Notley, now Opposition leader, said while the COVID-19 outbreak has had an impact, reality is simply coming home to roost for the United Conservatives.

“Jason Kenney’s plan to balance the budget by 2022-23 was always based on a collection of fantasyland numbers,” Notley said at the legislature. “It looks to me like he’s going to try to use this particular set of circumstances as cover for the fact that he introduced a budget that was absolutely not attainable.

“Let’s be clear: they’ve introduced two budgets with deficits that are larger than the last budget that we actually delivered.”

Alberta’s deficit is $7.5 billion this year and is projected to be $6.8 billion in 2020-21.

The budget introduced last week is based on West Texas Intermediate, the North American benchmark for oil, averaging US$58 a barrel. It’s currently sitting around $42 a barrel.

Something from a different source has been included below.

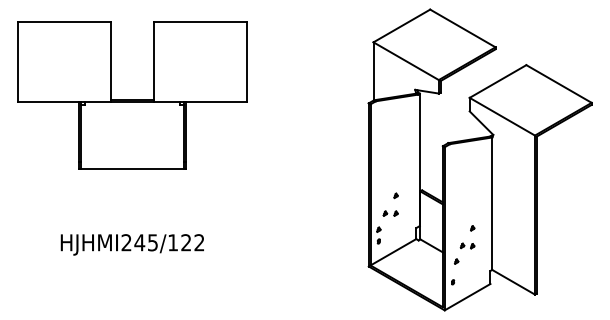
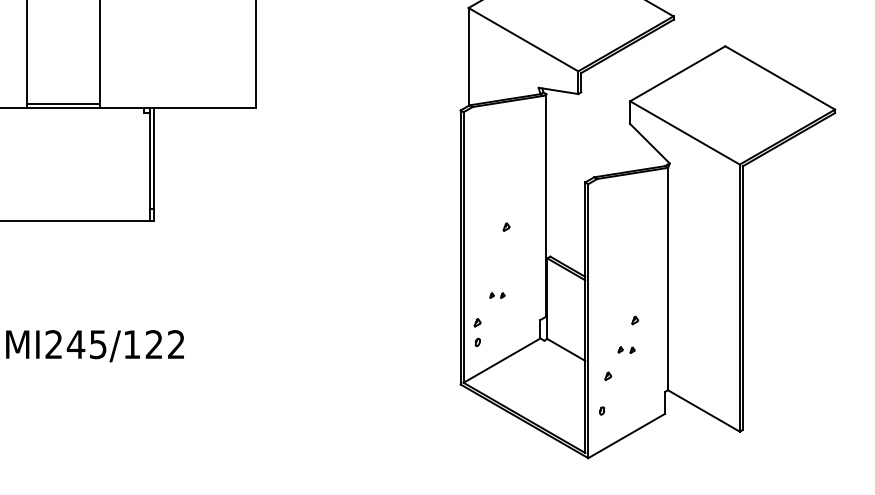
part: (395, 195) -> (505, 226), moved
part: (390, 213) -> (497, 295), size x0.6
part: (467, 245) -> (626, 349), size x0.7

Every one dollar reduction takes $200 million out of Alberta’s budget.

Kenney said his government will manage the situation by continuing to keep spending flat on health and education, by trying to find savings, and by reducing operational spending.

“All we can do is manage what is within our control,” said Kenney. “This is why it’s particularly important that we continue on the path of fiscal responsibility.”

The NDP told Canadian Press the government is making a difficult situation worse by not funding for growth and inflation in health and education.

The government has said there is no money for teacher salary increases, is looking for wage and benefit cuts from nurses, and is bringing in changes to the way doctors are paid. Physicians have said the new rules will makes it difficult for rural and family practices to continue, which will force more patients into already-crowded emergency wards.

Albertans pay the lowest overall taxes in Canada and have no sales tax. Kenney has rejected any kind of tax increase, saying it would be self-defeating in a fragile economy.

NDP finance critic Shannon Phillips said the government needs to reverse course on its corporate income tax cut to eight per cent. She said the decrease is sucking billions of dollars out of the bottom line.